Task directions: Retype the stretch of the records from their start through the line containing "s of the selection", keeping every line as it appears.

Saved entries

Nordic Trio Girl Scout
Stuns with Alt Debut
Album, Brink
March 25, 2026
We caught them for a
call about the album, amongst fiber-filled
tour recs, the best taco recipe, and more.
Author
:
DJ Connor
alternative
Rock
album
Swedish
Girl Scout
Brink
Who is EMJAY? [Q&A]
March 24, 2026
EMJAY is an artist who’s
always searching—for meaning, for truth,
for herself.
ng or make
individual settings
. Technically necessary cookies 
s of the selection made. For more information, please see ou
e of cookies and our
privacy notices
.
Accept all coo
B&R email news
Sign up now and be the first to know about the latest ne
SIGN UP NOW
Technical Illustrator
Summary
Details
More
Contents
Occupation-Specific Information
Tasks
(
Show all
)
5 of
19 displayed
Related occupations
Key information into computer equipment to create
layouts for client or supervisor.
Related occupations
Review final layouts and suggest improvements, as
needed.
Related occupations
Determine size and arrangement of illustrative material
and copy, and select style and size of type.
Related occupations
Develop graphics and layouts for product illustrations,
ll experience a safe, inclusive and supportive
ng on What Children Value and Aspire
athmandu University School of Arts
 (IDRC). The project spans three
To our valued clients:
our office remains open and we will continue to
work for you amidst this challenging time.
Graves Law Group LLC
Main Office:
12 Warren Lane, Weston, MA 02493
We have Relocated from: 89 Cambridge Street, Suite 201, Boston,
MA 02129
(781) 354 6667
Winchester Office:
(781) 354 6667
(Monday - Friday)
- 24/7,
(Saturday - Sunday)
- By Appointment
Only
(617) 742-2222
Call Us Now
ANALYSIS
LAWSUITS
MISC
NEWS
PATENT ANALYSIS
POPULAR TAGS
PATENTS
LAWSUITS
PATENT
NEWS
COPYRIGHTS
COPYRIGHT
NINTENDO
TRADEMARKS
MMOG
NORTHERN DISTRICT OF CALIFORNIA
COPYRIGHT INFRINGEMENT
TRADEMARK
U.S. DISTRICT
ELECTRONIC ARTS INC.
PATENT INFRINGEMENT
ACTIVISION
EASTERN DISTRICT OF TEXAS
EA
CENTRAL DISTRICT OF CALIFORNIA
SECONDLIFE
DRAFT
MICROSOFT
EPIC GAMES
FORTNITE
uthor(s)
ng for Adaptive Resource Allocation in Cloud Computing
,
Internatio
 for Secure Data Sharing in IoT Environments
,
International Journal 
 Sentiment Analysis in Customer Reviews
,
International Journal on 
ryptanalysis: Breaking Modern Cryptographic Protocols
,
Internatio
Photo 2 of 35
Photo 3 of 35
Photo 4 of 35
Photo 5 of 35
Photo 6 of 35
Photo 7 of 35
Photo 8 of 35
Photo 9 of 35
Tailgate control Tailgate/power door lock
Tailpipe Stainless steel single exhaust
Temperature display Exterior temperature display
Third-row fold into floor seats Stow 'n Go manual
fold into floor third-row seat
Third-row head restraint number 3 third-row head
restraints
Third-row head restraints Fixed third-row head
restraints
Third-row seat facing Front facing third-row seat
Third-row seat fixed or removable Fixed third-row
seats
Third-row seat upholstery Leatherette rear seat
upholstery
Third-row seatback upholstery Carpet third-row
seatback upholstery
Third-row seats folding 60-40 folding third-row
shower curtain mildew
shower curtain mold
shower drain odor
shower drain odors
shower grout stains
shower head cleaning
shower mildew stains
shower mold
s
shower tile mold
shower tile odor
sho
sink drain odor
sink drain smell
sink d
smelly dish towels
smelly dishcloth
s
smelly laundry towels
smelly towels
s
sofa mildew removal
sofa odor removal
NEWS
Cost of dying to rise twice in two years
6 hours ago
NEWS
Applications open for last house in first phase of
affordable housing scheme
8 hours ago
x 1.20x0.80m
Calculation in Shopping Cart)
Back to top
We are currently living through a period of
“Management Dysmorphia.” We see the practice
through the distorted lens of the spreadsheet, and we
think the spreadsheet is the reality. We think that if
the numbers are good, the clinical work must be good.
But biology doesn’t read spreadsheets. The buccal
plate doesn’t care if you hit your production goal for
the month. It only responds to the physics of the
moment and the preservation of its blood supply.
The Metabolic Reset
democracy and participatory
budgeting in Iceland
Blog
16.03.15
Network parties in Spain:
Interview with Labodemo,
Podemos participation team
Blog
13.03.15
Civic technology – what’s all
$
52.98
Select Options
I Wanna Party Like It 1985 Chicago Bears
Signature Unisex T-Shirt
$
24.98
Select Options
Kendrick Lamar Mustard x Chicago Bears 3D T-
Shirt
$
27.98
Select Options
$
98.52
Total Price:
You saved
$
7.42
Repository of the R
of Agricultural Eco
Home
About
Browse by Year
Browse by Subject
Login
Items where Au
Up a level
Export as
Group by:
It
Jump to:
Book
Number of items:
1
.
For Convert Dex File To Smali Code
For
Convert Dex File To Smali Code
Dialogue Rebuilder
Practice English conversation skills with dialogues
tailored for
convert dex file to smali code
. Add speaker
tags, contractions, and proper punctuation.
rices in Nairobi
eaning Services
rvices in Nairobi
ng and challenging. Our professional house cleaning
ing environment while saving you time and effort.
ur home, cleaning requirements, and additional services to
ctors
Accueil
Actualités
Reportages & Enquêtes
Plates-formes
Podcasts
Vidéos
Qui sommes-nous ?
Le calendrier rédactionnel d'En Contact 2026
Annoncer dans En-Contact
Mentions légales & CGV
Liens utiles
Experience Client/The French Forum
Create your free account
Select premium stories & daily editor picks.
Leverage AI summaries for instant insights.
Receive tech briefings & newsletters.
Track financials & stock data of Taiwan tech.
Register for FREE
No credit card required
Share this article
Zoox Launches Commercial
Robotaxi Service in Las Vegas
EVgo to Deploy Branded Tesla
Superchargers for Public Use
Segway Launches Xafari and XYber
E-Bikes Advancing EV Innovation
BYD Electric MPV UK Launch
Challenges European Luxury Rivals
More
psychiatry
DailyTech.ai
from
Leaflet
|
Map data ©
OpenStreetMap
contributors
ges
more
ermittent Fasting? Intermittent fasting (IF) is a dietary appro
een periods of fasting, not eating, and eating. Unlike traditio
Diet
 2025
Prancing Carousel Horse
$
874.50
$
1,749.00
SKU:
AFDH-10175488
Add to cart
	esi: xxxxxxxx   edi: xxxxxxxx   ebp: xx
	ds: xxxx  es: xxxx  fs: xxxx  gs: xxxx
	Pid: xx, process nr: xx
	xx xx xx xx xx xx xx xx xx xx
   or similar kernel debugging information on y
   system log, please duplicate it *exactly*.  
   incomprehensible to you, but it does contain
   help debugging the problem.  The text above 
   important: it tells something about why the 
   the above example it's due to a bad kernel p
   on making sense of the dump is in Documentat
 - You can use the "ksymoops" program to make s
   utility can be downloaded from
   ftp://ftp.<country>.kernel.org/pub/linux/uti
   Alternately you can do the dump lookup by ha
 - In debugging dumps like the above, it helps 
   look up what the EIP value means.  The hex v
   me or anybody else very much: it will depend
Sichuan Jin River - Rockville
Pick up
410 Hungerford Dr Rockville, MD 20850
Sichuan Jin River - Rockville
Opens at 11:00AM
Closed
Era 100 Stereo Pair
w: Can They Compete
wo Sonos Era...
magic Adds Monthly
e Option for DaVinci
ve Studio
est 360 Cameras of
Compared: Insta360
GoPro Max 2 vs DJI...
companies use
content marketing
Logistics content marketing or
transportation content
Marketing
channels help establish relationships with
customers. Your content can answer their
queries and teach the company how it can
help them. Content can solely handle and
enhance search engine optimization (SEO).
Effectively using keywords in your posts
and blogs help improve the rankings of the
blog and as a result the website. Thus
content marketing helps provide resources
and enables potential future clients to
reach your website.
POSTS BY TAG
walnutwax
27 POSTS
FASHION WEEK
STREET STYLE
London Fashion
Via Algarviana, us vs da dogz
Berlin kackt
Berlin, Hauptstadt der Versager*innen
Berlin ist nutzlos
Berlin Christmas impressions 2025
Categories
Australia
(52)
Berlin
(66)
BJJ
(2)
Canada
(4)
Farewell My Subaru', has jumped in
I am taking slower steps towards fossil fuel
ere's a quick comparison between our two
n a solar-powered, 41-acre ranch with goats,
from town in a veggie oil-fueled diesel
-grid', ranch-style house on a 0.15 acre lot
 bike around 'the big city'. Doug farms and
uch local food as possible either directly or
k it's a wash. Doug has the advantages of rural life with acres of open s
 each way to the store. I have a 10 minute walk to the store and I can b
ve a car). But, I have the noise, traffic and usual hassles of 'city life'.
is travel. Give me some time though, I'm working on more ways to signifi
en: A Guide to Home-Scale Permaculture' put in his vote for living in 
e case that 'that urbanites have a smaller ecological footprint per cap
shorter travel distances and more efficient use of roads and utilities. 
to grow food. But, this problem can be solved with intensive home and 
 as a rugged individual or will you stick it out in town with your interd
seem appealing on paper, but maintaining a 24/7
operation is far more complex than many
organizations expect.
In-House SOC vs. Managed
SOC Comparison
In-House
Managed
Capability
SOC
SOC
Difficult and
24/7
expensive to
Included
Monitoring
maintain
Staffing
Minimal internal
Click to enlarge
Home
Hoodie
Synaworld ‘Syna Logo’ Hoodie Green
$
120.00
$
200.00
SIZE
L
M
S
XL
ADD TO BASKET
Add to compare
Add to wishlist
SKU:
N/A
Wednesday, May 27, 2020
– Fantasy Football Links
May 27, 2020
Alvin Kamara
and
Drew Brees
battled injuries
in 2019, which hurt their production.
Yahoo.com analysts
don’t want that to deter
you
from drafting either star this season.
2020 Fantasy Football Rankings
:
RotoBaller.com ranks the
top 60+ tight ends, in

Written response:
Nordic Trio Girl Scout
Stuns with Alt Debut
Album, Brink
March 25, 2026
We caught them for a
call about the album, amongst fiber-filled
tour recs, the best taco recipe, and more.
Author
:
DJ Connor
alternative
Rock
album
Swedish
Girl Scout
Brink
Who is EMJAY? [Q&A]
March 24, 2026
EMJAY is an artist who’s
always searching—for meaning, for truth,
for herself.
ng or make
individual settings
. Technically necessary cookies 
s of the selection made. For more information, please see ou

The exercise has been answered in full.